**YOUR ASSIGNMENT**: Repeat exactly the lines running from the first line of the data to the line containing "ding shared tools", both ends included, and nothing else; drop the pictures.

-----

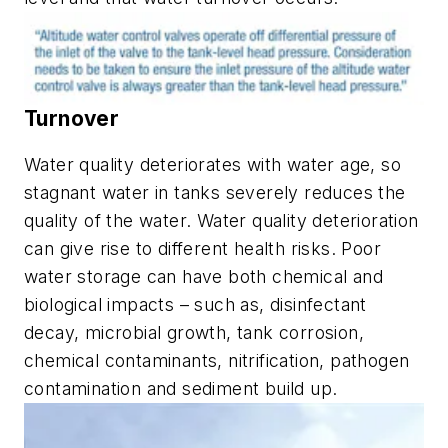
Turnover
Water quality deteriorates with water age, so
stagnant water in tanks severely reduces the
quality of the water. Water quality deterioration
can give rise to different health risks. Poor
water storage can have both chemical and
biological impacts – such as, disinfectant
decay, microbial growth, tank corrosion,
chemical contaminants, nitrification, pathogen
contamination and sediment build up.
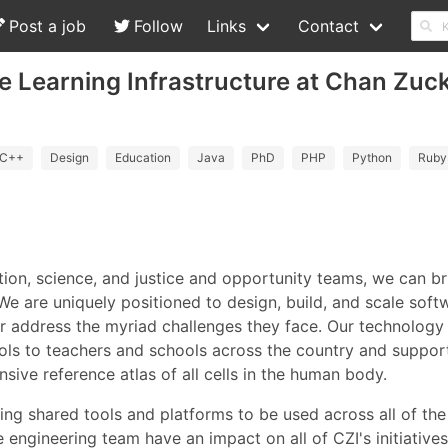
Post a job
Follow
Links
Contact
e Learning Infrastructure at Chan Zuc
C++
Design
Education
Java
PhD
PHP
Python
Ruby
tion, science, and justice and opportunity teams, we can b
 We are uniquely positioned to design, build, and scale sof
er address the myriad challenges they face. Our technology
ools to teachers and schools across the country and support
ive reference atlas of all cells in the human body.
ding shared tools and platforms to be used across all of t
e engineering team have an impact on all of CZI's initiative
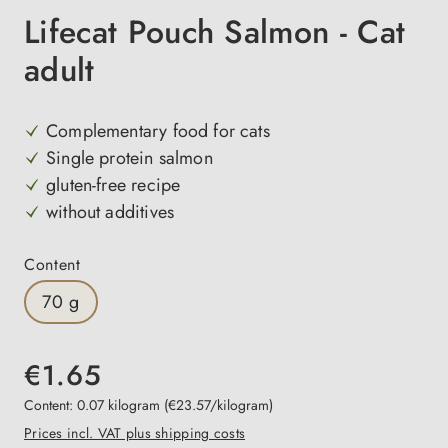
Lifecat Pouch Salmon - Cat
adult
Complementary food for cats
Single protein salmon
gluten-free recipe
without additives
Select
Content
70 g
€1.65
Content:
0.07 kilogram
(€23.57/kilogram)
Prices incl. VAT plus shipping costs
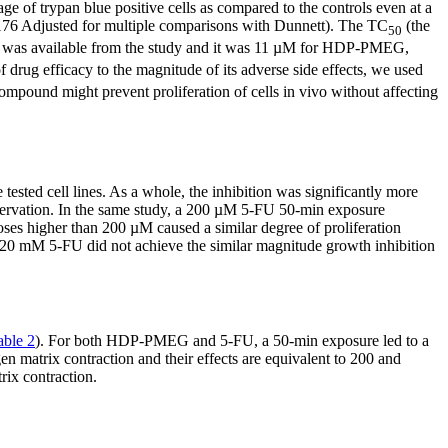
e of trypan blue positive cells as compared to the controls even at a
 Adjusted for multiple comparisons with Dunnett). The TC
(the
50
was available from the study and it was 11 µM for HDP-PMEG,
of drug efficacy to the magnitude of its adverse side effects, we used
mpound might prevent proliferation of cells in vivo without affecting
ee tested cell lines. As a whole, the inhibition was significantly more
rvation. In the same study, a 200 µM 5-FU 50-min exposure
ses higher than 200 µM caused a similar degree of proliferation
 20 mM 5-FU did not achieve the similar magnitude growth inhibition
able 2
). For both HDP-PMEG and 5-FU, a 50-min exposure led to a
 matrix contraction and their effects are equivalent to 200 and
ix contraction.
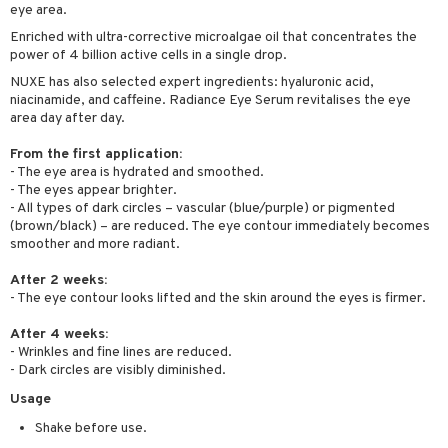
eye area.
ving products
Enriched with ultra-corrective microalgae oil that concentrates the
 protection products
power of 4 billion active cells in a single drop.
NUXE has also selected expert ingredients: hyaluronic acid,
let bag
niacinamide, and caffeine. Radiance Eye Serum revitalises the eye
area day after day.
From the first application:
- The eye area is hydrated and smoothed.
- The eyes appear brighter.
- All types of dark circles – vascular (blue/purple) or pigmented
(brown/black) – are reduced. The eye contour immediately becomes
smoother and more radiant.
After 2 weeks:
- The eye contour looks lifted and the skin around the eyes is firmer.
After 4 weeks:
- Wrinkles and fine lines are reduced.
- Dark circles are visibly diminished.
Usage
Shake before use.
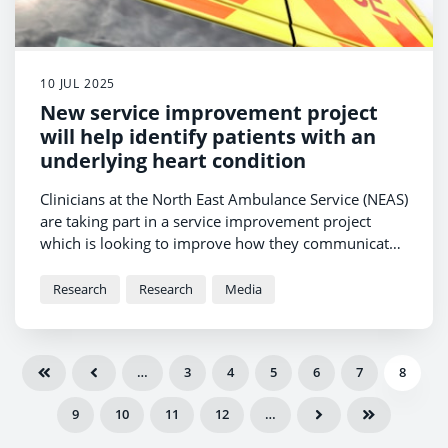
10 JUL 2025
New service improvement project
will help identify patients with an
underlying heart condition
Clinicians at the North East Ambulance Service (NEAS)
are taking part in a service improvement project
which is looking to improve how they communicate
with GPs when they detect a patient has an
underlying heart condition.
Research
Research
Media
…
3
4
5
6
7
8
9
10
11
12
…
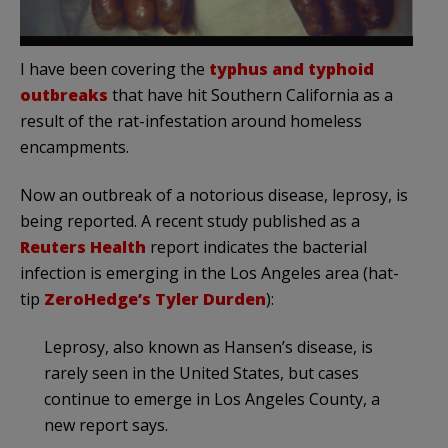
I have been covering the
typhus and typhoid
outbreaks
that have hit Southern California as a
result of the rat-infestation around homeless
encampments.
Now an outbreak of a notorious disease, leprosy, is
being reported. A recent study published as a
Reuters Health
report indicates the bacterial
infection is emerging in the Los Angeles area (hat-
tip
ZeroHedge’s Tyler Durden
):
Leprosy, also known as Hansen’s disease, is
rarely seen in the United States, but cases
continue to emerge in Los Angeles County, a
new report says.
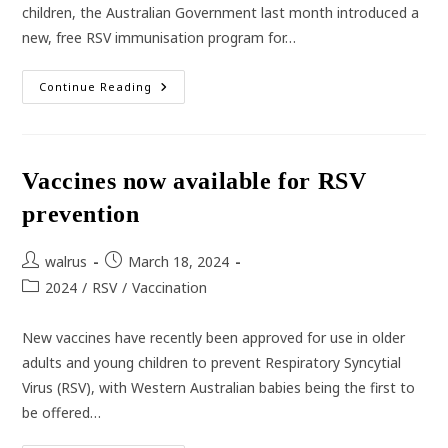
children, the Australian Government last month introduced a
new, free RSV immunisation program for…
New
Continue Reading
RSV
Vaccine
For
Pregnancy
Vaccines now available for RSV
prevention
Post
Post
walrus
March 18, 2024
author:
published:
Post
2024
/
RSV
/
Vaccination
category:
New vaccines have recently been approved for use in older
adults and young children to prevent Respiratory Syncytial
Virus (RSV), with Western Australian babies being the first to
be offered…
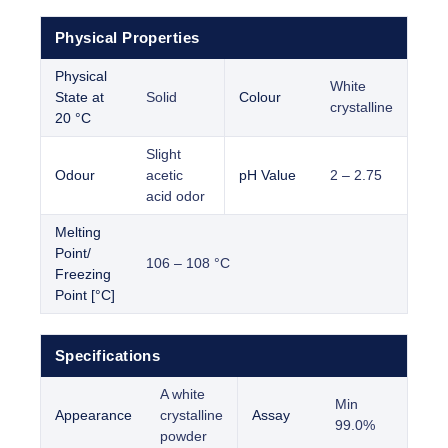
Physical Properties
Physical
White
State at
Solid
Colour
crystalline
20 °C
Slight
Odour
acetic
pH Value
2 – 2.75
acid odor
Melting
Point/
106 – 108 °C
Freezing
Point [°C]
Specifications
A white
Min
Appearance
crystalline
Assay
99.0%
powder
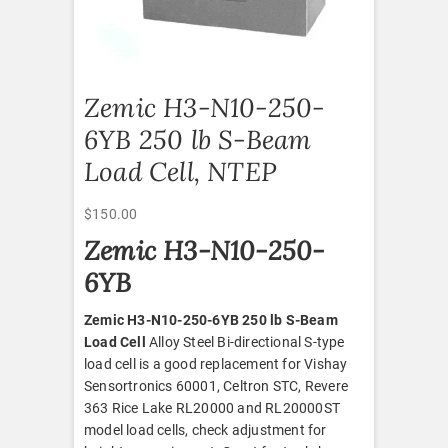
Zemic H3-N10-250-
6YB 250 lb S-Beam
Load Cell, NTEP
$
150.00
Zemic H3-N10-250-
6YB
Zemic H3-N10-250-6YB 250 lb S-Beam
Load Cell
Alloy Steel Bi-directional S-type
load cell is a good replacement for Vishay
Sensortronics 60001, Celtron STC, Revere
363 Rice Lake RL20000 and RL20000ST
model load cells, check adjustment for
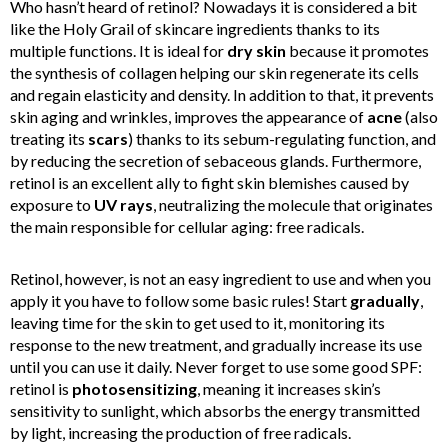
Who hasn’t heard of retinol? Nowadays it is considered a bit
like the Holy Grail of skincare ingredients thanks to its
multiple functions. It is ideal for
dry skin
because it promotes
the synthesis of collagen helping our skin regenerate its cells
and regain elasticity and density. In addition to that, it prevents
skin aging and wrinkles, improves the appearance of
acne
(also
treating its
scars
) thanks to its sebum-regulating function, and
by reducing the secretion of sebaceous glands. Furthermore,
retinol is an excellent ally to fight skin blemishes caused by
exposure to
UV rays
, neutralizing the molecule that originates
the main responsible for cellular aging: free radicals.
Retinol, however, is not an easy ingredient to use and when you
apply it you have to follow some basic rules! Start
gradually
,
leaving time for the skin to get used to it, monitoring its
response to the new treatment, and gradually increase its use
until you can use it daily. Never forget to use some good SPF:
retinol is
photosensitizing
, meaning it increases skin’s
sensitivity to sunlight, which absorbs the energy transmitted
by light, increasing the production of free radicals.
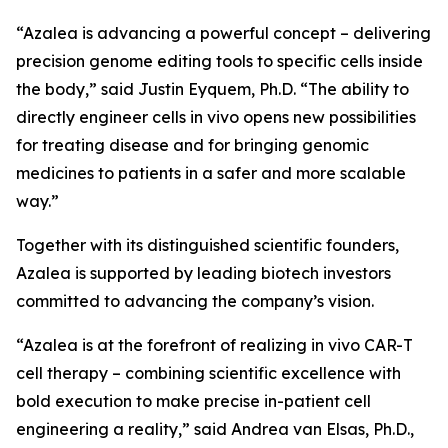
“Azalea is advancing a powerful concept – delivering
precision genome editing tools to specific cells inside
the body,” said Justin Eyquem, Ph.D. “The ability to
directly engineer cells
in vivo
opens new possibilities
for treating disease and for bringing genomic
medicines to patients in a safer and more scalable
way.”
Together with its distinguished scientific founders,
Azalea is supported by leading biotech investors
committed to advancing the company’s vision.
“Azalea is at the forefront of realizing
in vivo
CAR-T
cell therapy – combining scientific excellence with
bold execution to make precise in-patient cell
engineering a reality,” said Andrea van Elsas, Ph.D.,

-----

**EXPECTED ANSWER**:
Turnover
Water quality deteriorates with water age, so
stagnant water in tanks severely reduces the
quality of the water. Water quality deterioration
can give rise to different health risks. Poor
water storage can have both chemical and
biological impacts – such as, disinfectant
decay, microbial growth, tank corrosion,
chemical contaminants, nitrification, pathogen
contamination and sediment build up.
Post a job
Follow
Links
Contact
e Learning Infrastructure at Chan Zuc
C++
Design
Education
Java
PhD
PHP
Python
Ruby
tion, science, and justice and opportunity teams, we can b
 We are uniquely positioned to design, build, and scale sof
er address the myriad challenges they face. Our technology
ools to teachers and schools across the country and support
ive reference atlas of all cells in the human body.
ding shared tools and platforms to be used across all of t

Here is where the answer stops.